*** Recorded data

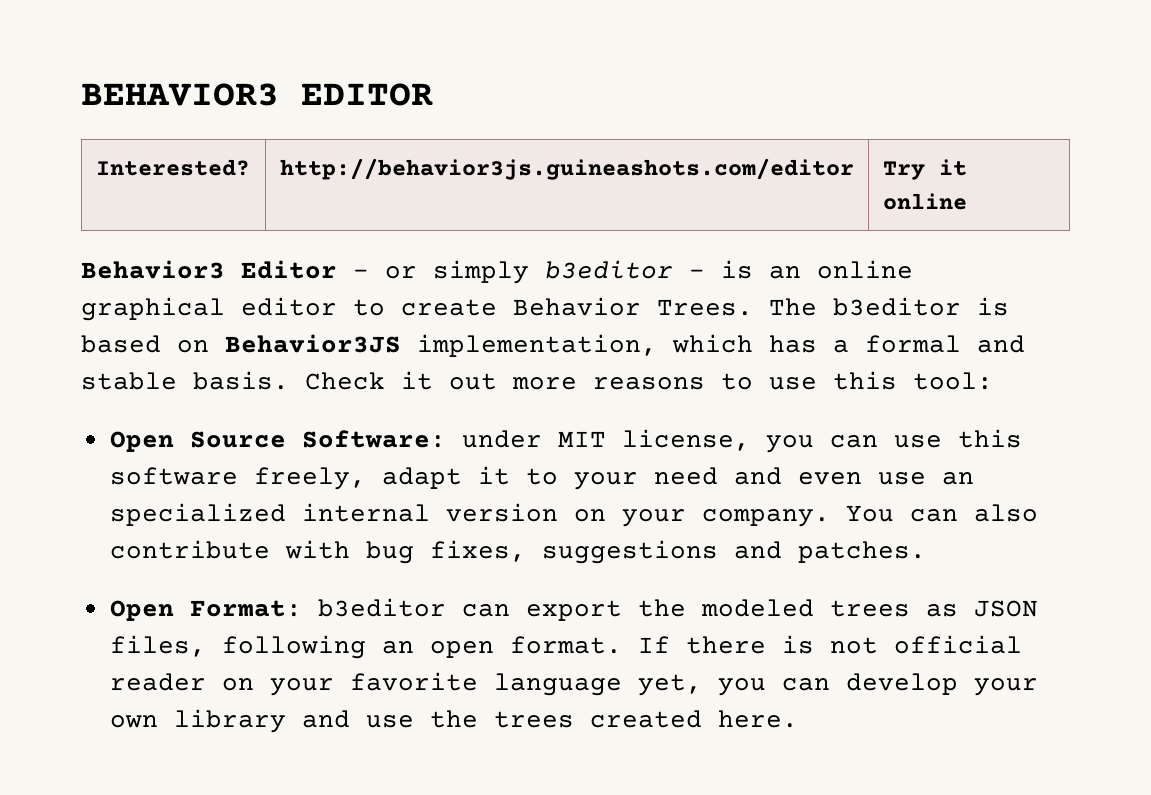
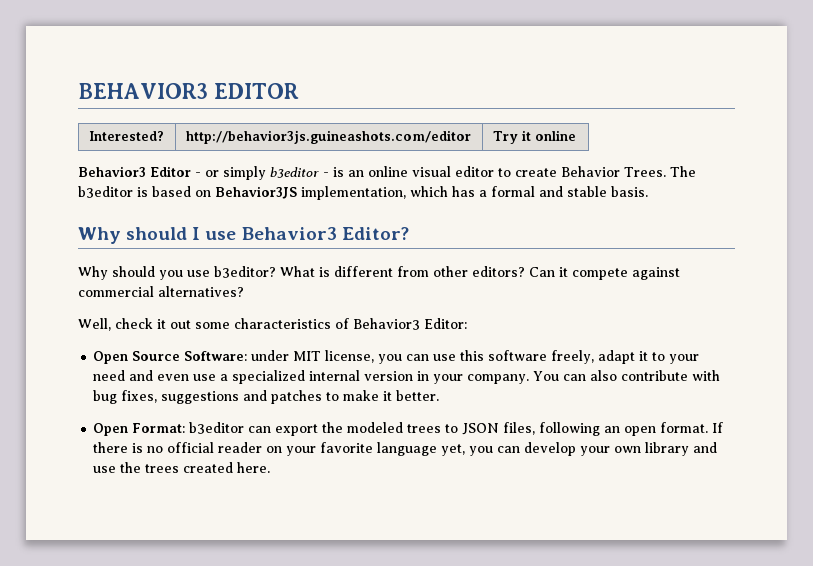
[81,297,225,321] graphical -> [412,166,451,177] visual
[305,371,993,390] Check it out more reasons to use this tool: -> [78,227,409,244] [78,266,680,280] [78,286,244,297] [78,318,467,331] // Why should I use Behavior3 Editor? // Why should you use b3editor? What is different from other editors? Can it compete against commercial alternatives? // Well, check it out some characteristics of Behavior3 Editor:
[941,472,974,485] an -> [220,374,229,381] a
[573,509,606,522] on -> [417,371,430,381] in
[797,541,926,563] patches. -> [271,390,440,404] patches to make it better.
[925,604,958,617] as -> [445,424,459,433] to
[829,637,878,654] not -> [147,446,164,453] no

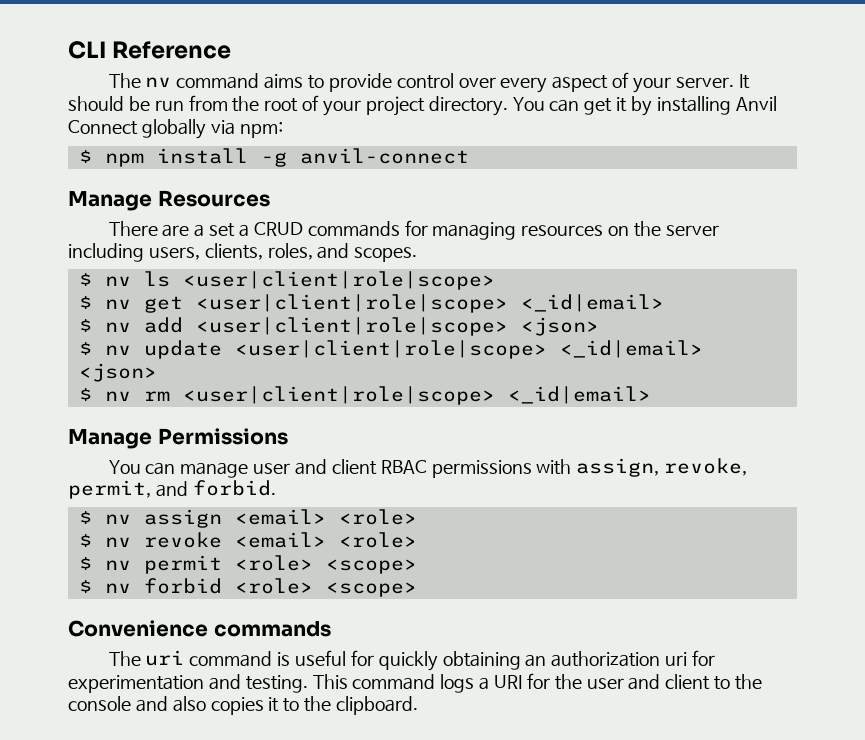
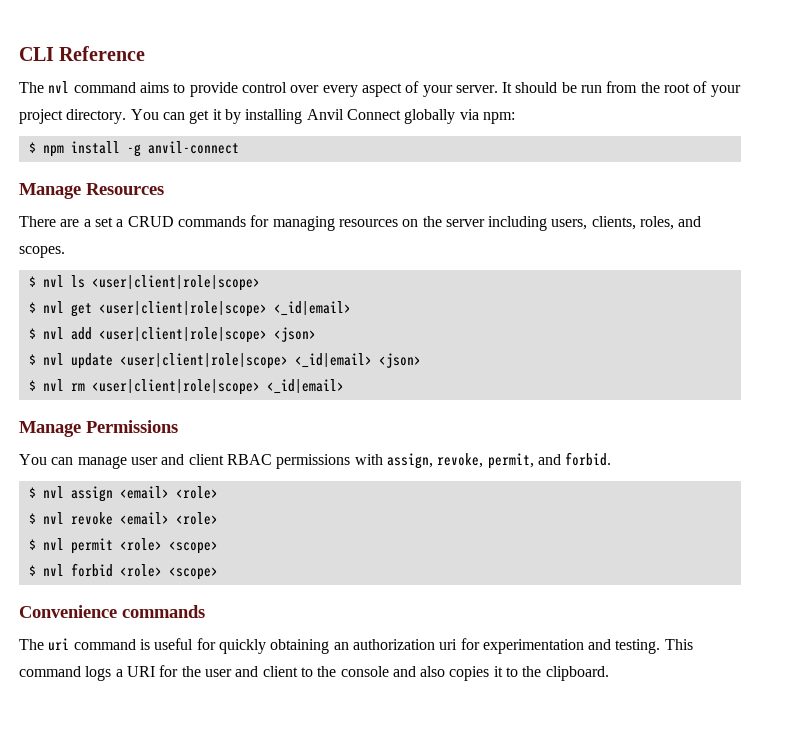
[145,77,172,87] nv -> [48,81,70,93] nvl
[104,276,131,286] nv -> [42,275,64,287] nvl
[104,299,131,309] nv -> [42,301,64,313] nvl
[104,322,131,332] nv -> [42,327,64,339] nvl
[104,345,131,355] nv -> [42,353,64,365] nvl
[104,391,131,401] nv -> [42,379,64,391] nvl
[104,514,131,524] nv -> [42,486,64,498] nvl
[104,537,131,547] nv -> [42,512,64,524] nvl
[104,560,131,570] nv -> [42,538,64,550] nvl
[104,583,131,593] nv -> [42,564,64,576] nvl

******

■ Try it
Only the lines from the one containing "[829,637,878,654] not -> [147,446,164,453] no" through the last line of the material are to be restated word for word; no picture is to be included.

■ Answer to the exercise
[829,637,878,654] not -> [147,446,164,453] no

[145,77,172,87] nv -> [48,81,70,93] nvl
[104,276,131,286] nv -> [42,275,64,287] nvl
[104,299,131,309] nv -> [42,301,64,313] nvl
[104,322,131,332] nv -> [42,327,64,339] nvl
[104,345,131,355] nv -> [42,353,64,365] nvl
[104,391,131,401] nv -> [42,379,64,391] nvl
[104,514,131,524] nv -> [42,486,64,498] nvl
[104,537,131,547] nv -> [42,512,64,524] nvl
[104,560,131,570] nv -> [42,538,64,550] nvl
[104,583,131,593] nv -> [42,564,64,576] nvl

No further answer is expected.